Philosophically--historically, anyway--the prime candidate for what it is that separates human beings from other organisms has been our capacity for a certain kind of rational activity. I'm not all that sure what is supposed to be wrong with this candidate, but it is true to say that in recent times the idea that human beings are "rational animals" has come under relatively heavy skeptical fire. Sometimes the objection to it is rather banal: chimps, crows, dolphins, etc. are all very "intelligent" animals, so "intelligence" per se cannot count as the differentia of the human species. But there are more sophisticated objections: what, exactly, is rationality itself? Is it not a social construct in its own right? What reasons do we have for thinking of it as an objective feature of reality?
The nature of rationality is a very difficult topic. My own view, to put it bluntly, is that human rationality is constrained by things that are external to us, viz., the laws of logic and mathematics. These laws determine what is and what is not a valid inference. To the extent that our reasons are compatible with these laws, our reasons are good; otherwise they are bad. One builds from there. The building is, of course, difficult, but it can be done. For what I take to be a particularly good example of how the building should go, one may consult Hadley Arkes' fine book, First Things: An Inquiry Into the First Principles of Morals and Justice (Princeton, 1986).

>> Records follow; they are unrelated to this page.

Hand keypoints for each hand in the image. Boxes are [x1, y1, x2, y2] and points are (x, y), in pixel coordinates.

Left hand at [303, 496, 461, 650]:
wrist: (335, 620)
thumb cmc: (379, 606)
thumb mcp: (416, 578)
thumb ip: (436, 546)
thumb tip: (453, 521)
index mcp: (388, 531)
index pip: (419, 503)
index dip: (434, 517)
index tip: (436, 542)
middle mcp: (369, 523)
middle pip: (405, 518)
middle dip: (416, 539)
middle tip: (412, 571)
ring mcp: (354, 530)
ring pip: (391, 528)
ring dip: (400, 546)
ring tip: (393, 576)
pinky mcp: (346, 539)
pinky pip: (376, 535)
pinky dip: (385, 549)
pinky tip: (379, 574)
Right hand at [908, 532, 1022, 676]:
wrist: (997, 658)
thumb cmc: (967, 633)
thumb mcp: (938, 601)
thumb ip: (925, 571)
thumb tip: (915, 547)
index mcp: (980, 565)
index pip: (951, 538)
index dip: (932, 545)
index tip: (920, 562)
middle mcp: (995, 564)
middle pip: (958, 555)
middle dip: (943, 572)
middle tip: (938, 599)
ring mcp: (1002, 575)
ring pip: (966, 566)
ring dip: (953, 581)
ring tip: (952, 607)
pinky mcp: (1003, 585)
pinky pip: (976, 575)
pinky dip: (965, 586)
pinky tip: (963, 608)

Apollodorus (my student's nom-de-login) closes his post with:
What I want, I guess, is to understand why it is that Darwinian theory does not compel us in this direction [sc. towards nominalism and anti-essentialism]. Do we have to reject the theory, or accept it in some anti-realist way? Or is the theory perfectly compatible with a more essentialist view of species?My own view is that all of science can only be acceptable in an anti-realist way, but that, too, is a very large topic for discussion. But since I am a global anti-realist about science, I am a fortiori an anti-realist about evolutionary theory. In my opinion, all Christians must be global anti-realists about science, as I've argued in most of my posts about science. But you don't have to be a Christian to be an anti-realist about science. One of my colleagues, who specializes in philosophy of science and who is a militant atheist, has said that you'd have to be a moron to be a realist about science these days (I wish he would say what he really thinks one of these days). In short, I don't think that evolutionary theory, either in its Darwinian or neo-synthesis form, compels us to either nominalism or anti-essentialism unless we presuppose materialist reductionism. If you make that a priori assumption then, sure, lots of things will follow that are not very congenial to the view I'm defending. Like Aristotle, however, I am an anti-reductionist.

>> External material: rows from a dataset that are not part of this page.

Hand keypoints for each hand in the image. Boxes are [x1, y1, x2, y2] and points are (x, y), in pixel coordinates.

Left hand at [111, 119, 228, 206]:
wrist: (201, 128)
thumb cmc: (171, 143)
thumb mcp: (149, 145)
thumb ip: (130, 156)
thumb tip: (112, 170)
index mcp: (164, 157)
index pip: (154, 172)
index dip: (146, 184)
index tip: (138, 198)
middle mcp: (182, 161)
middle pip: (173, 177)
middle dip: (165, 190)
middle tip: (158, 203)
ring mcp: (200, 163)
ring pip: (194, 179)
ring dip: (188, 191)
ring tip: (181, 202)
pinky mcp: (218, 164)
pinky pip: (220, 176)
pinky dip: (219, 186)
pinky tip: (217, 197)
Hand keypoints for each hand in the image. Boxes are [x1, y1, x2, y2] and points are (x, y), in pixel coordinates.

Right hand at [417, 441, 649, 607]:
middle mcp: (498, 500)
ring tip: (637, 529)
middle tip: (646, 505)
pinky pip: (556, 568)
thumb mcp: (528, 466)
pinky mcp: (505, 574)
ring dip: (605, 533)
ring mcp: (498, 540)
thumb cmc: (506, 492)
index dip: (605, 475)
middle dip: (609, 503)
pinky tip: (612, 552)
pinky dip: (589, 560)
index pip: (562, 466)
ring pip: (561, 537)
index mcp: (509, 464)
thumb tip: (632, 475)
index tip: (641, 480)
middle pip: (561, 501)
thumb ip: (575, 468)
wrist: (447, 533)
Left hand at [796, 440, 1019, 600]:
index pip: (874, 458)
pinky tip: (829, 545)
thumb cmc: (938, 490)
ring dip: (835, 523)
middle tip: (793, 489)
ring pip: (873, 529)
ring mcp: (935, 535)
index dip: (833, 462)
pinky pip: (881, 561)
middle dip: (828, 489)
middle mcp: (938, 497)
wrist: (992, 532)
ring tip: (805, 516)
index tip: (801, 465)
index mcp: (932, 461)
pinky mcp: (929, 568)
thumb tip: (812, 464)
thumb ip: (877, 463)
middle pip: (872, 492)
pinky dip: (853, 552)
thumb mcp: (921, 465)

There will be time in the coming weeks to debate this matter more deeply. It is a matter of some interest to me and, I suspect, to a few of my readers (well, to one of them at least). For the Christian, much hangs on this, but to judge from my student's post I suspect that much hangs on it for the non-believer, as well, since it is possible to build a moral theory out of this kind of stuff. If one is serious about morality, then one wants to know that one's moral theory is well-grounded. This appears to be of interest even to the Humeans out there like Simon Blackburn. So the arguments need to be well-crafted, and the objections well met.
On at least one account, crafting the arguments and meeting the objections constitute a major part of our natural end, so it would be wrong to take this too lightly.